TASK BRIEF:
Every line below must be reproduced exactly. Copy them all.

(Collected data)
= Beginning of Section =

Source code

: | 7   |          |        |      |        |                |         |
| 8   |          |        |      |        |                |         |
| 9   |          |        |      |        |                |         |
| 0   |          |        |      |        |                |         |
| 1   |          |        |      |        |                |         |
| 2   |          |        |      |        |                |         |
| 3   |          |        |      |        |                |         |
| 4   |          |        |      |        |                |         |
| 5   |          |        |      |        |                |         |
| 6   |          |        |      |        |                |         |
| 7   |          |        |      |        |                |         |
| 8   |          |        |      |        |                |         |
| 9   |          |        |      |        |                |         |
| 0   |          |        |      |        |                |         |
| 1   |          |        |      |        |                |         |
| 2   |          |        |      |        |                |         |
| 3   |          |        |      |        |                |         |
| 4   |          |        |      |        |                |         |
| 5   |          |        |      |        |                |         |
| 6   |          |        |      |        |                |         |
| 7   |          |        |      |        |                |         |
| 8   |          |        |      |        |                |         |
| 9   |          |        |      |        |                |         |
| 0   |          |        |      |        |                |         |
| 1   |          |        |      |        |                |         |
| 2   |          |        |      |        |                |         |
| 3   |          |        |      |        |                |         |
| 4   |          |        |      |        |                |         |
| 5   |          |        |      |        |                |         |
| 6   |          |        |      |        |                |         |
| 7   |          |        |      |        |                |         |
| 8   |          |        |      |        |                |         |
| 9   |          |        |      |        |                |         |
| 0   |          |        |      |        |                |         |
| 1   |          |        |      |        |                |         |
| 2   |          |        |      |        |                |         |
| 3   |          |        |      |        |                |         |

= End of Section =

TASK OUTPUT:
Source code

: | 7   |          |        |      |        |                |         |
| 8   |          |        |      |        |                |         |
| 9   |          |        |      |        |                |         |
| 0   |          |        |      |        |                |         |
| 1   |          |        |      |        |                |         |
| 2   |          |        |      |        |                |         |
| 3   |          |        |      |        |                |         |
| 4   |          |        |      |        |                |         |
| 5   |          |        |      |        |                |         |
| 6   |          |        |      |        |                |         |
| 7   |          |        |      |        |                |         |
| 8   |          |        |      |        |                |         |
| 9   |          |        |      |        |                |         |
| 0   |          |        |      |        |                |         |
| 1   |          |        |      |        |                |         |
| 2   |          |        |      |        |                |         |
| 3   |          |        |      |        |                |         |
| 4   |          |        |      |        |                |         |
| 5   |          |        |      |        |                |         |
| 6   |          |        |      |        |                |         |
| 7   |          |        |      |        |                |         |
| 8   |          |        |      |        |                |         |
| 9   |          |        |      |        |                |         |
| 0   |          |        |      |        |                |         |
| 1   |          |        |      |        |                |         |
| 2   |          |        |      |        |                |         |
| 3   |          |        |      |        |                |         |
| 4   |          |        |      |        |                |         |
| 5   |          |        |      |        |                |         |
| 6   |          |        |      |        |                |         |
| 7   |          |        |      |        |                |         |
| 8   |          |        |      |        |                |         |
| 9   |          |        |      |        |                |         |
| 0   |          |        |      |        |                |         |
| 1   |          |        |      |        |                |         |
| 2   |          |        |      |        |                |         |
| 3   |          |        |      |        |                |         |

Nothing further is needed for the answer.